Tuesday, December 12, 2017

AMOK IN HOLLYWOOD

Crackpot dream spawns weird cult hit in funny Disaster Artist

The most delirious scriptwriter could never invent a character like Tommy Wiseau. With his eccentric speech and long, dyed-black hair, of indeterminate age, means or national origin, and pretty much devoid of any actual talent, he became one of the most renowned filmmakers of the new Millennium in 2003, as writer, producer, director, and star of The Room, universally acclaimed as the worst movie ever made. (Move over, Ed Wood.)

With that single act of abomination against the annals of cinema history, Wiseau has become the international poster boy for pursuing one's artistic vision — however crackpot it may be — in the face of all obstacles.

Wiseau is now such a legendary cult figure they've made a movie about him: The Disaster Artist, a giddy, lightly fictionalized adaptation of a non-fiction book about making The Room.

The book was co-written by Greg Sestero, Wiseau's friend and real-life co-star of The Room. The Disaster Artist is directed by James Franco, who also stars as Wiseau, in a performance of fascinating weirdness.
Truth is weirder than fiction

If the real Wiseau wasn't up there in the spotlight for all to see, Franco might be accused of excessive eccentricity, swanning around with a lazy, affected drawl, looking like a cross between Tiny Tim and Vlad the Impaler.

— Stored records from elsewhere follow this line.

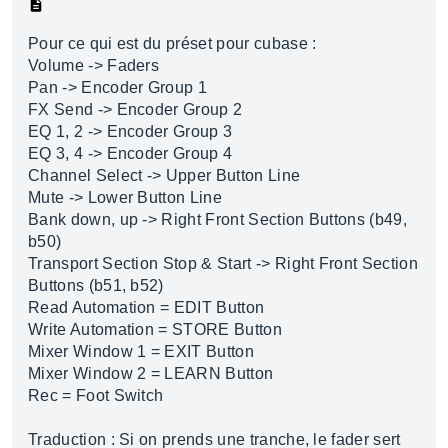
Pour ce qui est du préset pour cubase :
Volume -> Faders
Pan -> Encoder Group 1
FX Send -> Encoder Group 2
EQ 1, 2 -> Encoder Group 3
EQ 3, 4 -> Encoder Group 4
Channel Select -> Upper Button Line
Mute -> Lower Button Line
Bank down, up -> Right Front Section Buttons (b49,
b50)
Transport Section Stop & Start -> Right Front Section
Buttons (b51, b52)
Read Automation = EDIT Button
Write Automation = STORE Button
Mixer Window 1 = EXIT Button
Mixer Window 2 = LEARN Button
Rec = Foot Switch
Traduction : Si on prends une tranche, le fader sert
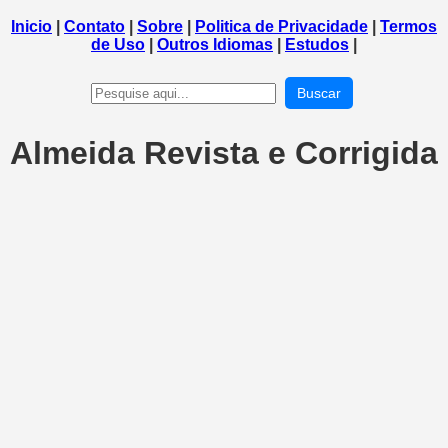
Inicio
|
Contato
|
Sobre
|
Politica de Privacidade
|
Termos
de Uso
|
Outros Idiomas
|
Estudos
|
Buscar
Almeida Revista e Corrigida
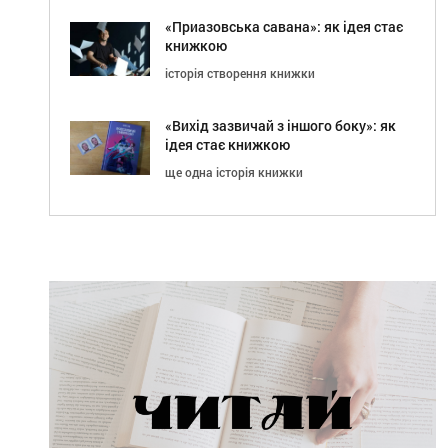
«Приазовська савана»: як ідея стає
книжкою
історія створення книжки
«Вихід зазвичай з іншого боку»: як
ідея стає книжкою
ще одна історія книжки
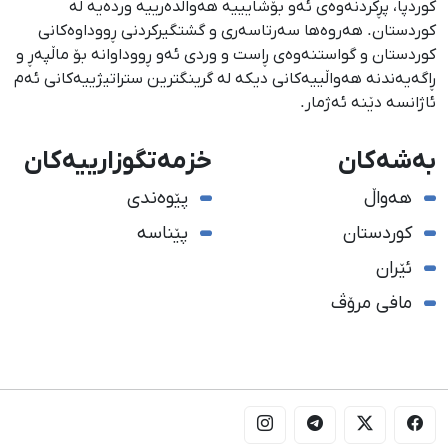
كوردپا، پڕكردنەوەی ئەو بۆشایییە هەواڵدەرییە وردەیە لە
كوردستان. هەروەها سەرتاسەری و گشتگیركردنی ڕووداوەكانی
كوردستان و گواستنەوەی ڕاست و وردی ئەو ڕووداوانە بۆ ماڵپەڕ و
ڕاگەیەندنە هەواڵییەكانی دیكە لە گرینگترین ستراتیژییەكانی ئەم
ئاژانسە دێنە ئەژمار.
بەشەکان
خزمەتگوزارییەکان
هەواڵ
پێوەندی
کوردستان
پێناسە
ئێران
مافی مرۆڤ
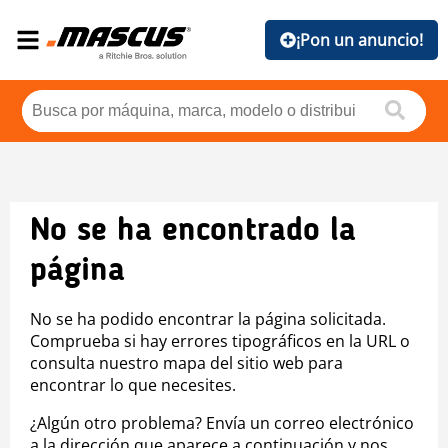
¡Pon un anuncio!
No se ha encontrado la
página
No se ha podido encontrar la página solicitada.
Comprueba si hay errores tipográficos en la URL o
consulta nuestro mapa del sitio web para
encontrar lo que necesites.
¿Algún otro problema? Envía un correo electrónico
a la dirección que aparece a continuación y nos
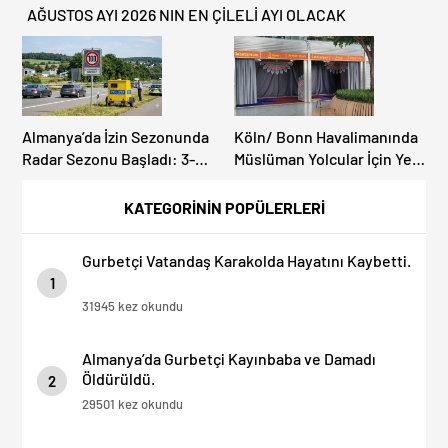
AĞUSTOS AYI 2026 NIN EN ÇİLELİ AYI OLACAK
Almanya’da İzin Sezonunda
Köln/ Bonn Havalimanında
Radar Sezonu Başladı: 3-9
Müslüman Yolcular İçin Yeni
Ağustos’ta Radar Hız
İbadet Alanları Açıldı
Denetimi Yapılacak!
KATEGORİNİN POPÜLERLERİ
Gurbetçi Vatandaş Karakolda Hayatını Kaybetti.
1
31945 kez okundu
Almanya’da Gurbetçi Kayınbaba ve Damadı
Öldürüldü.
2
29501 kez okundu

But Franco also manages to expose the occasional raw nerve of a lost soul yearning to fit in.

In a San Francisco acting class, 1998, shy young student Greg Sesteros (nicely played by the director's brother, Dave Franco), is mesmerized by the chutzpah of fellow student Tommy Wiseau. Doing the "Stella!" scene from A Streetcar Named Desire, Tommy shrieks, rolls around on the floor, and literally climbs the walls. The rest of the class is stunned into horrified silence, but Greg has found a mentor.

When Tommy suggests they move together to L. A. to break into Hollywood, Greg is thrilled. Soon enough, they decide to make their own movie, Tommy hammering out a bunch of loosely-connected melodramatic crescendos disguised as a script.

Foreknowledge of The Room is not essential, but viewers interested in backstage Hollywood will get the most out of this cheery look at outsiders amok in the Hollywood dream factory.